__PROMPT__.
Check every line of the data for the string "lines" and copy the ones that have it.

━━━━━ TASK DATA

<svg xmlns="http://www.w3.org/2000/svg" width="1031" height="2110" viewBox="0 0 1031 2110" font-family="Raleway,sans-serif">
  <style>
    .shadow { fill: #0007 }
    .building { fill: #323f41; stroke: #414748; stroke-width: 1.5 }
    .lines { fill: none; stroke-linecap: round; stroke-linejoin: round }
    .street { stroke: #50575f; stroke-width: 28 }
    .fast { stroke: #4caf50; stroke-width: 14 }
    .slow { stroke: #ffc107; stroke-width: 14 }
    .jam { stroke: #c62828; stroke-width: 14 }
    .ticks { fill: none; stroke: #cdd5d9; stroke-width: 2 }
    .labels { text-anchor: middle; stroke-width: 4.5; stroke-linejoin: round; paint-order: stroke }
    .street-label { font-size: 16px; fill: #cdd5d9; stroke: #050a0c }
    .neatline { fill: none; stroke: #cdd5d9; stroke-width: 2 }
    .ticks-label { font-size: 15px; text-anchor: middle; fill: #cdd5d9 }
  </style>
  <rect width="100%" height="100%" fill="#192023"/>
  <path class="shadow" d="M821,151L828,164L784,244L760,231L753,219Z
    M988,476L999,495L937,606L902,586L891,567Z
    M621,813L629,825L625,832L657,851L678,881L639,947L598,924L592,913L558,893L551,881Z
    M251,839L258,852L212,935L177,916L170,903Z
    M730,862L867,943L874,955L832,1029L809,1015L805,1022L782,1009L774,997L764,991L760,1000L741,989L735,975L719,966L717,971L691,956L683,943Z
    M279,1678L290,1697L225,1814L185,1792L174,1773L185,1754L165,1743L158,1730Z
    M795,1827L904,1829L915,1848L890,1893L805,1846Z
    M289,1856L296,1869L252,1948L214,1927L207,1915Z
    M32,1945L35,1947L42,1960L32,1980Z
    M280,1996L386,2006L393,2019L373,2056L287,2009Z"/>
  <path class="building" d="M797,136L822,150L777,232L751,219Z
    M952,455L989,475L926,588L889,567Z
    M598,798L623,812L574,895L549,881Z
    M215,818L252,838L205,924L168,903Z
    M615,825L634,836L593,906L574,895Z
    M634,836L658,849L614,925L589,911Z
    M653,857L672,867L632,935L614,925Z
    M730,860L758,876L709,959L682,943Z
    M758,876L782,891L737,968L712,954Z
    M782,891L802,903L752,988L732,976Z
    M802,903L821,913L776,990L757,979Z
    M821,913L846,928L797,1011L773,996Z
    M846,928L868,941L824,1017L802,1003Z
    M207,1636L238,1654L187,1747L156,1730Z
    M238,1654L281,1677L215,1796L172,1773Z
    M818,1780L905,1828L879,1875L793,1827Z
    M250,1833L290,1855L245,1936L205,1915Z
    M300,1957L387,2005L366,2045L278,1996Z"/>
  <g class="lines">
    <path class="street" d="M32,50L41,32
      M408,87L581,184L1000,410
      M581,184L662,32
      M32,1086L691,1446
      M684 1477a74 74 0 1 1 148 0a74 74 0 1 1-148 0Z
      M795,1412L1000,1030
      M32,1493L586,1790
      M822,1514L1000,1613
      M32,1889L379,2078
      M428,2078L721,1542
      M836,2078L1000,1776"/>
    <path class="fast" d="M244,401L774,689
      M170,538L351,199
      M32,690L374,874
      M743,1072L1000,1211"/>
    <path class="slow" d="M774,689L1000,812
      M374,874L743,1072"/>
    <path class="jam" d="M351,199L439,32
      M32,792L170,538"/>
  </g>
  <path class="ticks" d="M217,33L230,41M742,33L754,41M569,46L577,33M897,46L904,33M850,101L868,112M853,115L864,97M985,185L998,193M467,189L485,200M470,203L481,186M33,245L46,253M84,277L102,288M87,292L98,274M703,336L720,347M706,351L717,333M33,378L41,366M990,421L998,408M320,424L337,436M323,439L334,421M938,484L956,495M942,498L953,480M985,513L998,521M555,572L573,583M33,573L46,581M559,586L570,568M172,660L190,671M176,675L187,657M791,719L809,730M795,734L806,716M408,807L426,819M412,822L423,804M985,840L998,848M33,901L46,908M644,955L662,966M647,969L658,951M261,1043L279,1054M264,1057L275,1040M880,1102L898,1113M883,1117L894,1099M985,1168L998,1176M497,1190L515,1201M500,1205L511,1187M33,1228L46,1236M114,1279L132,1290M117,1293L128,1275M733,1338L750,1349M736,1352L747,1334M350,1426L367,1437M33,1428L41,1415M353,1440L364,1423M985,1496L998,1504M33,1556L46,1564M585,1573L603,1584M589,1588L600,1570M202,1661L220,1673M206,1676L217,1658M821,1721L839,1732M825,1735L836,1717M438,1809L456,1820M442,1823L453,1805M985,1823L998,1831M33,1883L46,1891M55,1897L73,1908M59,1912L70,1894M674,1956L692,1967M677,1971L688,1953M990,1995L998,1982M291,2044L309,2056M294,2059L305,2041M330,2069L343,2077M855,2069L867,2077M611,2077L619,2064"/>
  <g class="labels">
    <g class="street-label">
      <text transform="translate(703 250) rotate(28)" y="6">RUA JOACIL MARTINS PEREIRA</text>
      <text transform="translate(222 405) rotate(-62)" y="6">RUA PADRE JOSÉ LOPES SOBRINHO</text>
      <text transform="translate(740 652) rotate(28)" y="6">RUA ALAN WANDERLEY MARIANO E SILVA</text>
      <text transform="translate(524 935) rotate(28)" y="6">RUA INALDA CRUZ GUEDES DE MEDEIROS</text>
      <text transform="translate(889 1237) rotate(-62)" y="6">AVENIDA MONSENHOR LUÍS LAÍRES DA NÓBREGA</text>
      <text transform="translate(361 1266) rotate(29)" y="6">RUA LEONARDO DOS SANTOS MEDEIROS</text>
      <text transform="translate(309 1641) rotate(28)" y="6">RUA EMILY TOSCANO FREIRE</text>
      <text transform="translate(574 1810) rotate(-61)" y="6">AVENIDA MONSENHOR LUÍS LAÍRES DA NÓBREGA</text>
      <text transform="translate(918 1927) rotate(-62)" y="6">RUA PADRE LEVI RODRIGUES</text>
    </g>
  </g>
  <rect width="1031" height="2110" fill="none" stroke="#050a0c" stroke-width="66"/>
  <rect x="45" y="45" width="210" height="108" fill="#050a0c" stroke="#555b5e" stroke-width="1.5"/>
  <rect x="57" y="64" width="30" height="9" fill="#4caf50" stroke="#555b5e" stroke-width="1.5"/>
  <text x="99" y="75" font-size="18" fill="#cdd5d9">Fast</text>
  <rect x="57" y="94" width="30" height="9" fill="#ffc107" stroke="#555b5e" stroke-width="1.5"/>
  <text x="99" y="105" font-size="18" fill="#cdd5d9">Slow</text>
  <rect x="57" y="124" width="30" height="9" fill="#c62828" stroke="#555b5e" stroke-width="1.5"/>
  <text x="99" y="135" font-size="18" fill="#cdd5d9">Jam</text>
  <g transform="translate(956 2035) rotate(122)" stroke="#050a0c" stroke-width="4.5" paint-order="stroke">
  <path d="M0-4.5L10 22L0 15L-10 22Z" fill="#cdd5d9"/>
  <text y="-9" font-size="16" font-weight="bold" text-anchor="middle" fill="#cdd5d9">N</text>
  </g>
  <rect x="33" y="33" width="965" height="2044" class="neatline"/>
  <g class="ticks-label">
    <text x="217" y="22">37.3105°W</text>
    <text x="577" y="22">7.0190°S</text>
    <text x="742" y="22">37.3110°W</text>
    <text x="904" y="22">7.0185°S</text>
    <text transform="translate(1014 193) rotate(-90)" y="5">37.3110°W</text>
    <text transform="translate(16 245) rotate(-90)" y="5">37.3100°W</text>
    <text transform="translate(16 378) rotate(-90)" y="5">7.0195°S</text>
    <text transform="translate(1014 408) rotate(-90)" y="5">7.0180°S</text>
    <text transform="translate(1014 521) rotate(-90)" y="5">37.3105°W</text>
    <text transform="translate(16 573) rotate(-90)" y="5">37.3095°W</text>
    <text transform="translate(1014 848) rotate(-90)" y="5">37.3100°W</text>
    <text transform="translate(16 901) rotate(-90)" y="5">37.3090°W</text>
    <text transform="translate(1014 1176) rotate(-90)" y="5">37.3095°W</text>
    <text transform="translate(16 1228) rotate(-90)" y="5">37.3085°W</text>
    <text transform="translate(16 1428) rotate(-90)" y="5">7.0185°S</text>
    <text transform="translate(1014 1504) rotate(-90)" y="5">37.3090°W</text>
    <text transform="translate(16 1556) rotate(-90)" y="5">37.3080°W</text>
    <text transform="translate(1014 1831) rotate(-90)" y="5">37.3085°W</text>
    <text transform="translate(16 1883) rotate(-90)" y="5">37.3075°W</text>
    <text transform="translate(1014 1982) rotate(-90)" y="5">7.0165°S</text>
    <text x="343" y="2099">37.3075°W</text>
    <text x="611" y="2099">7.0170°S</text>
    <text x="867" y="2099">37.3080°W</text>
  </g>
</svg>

━━━━━━━━━━

__RESPONSE BOX__.
    .lines { fill: none; stroke-linecap: round; stroke-linejoin: round }
  <g class="lines">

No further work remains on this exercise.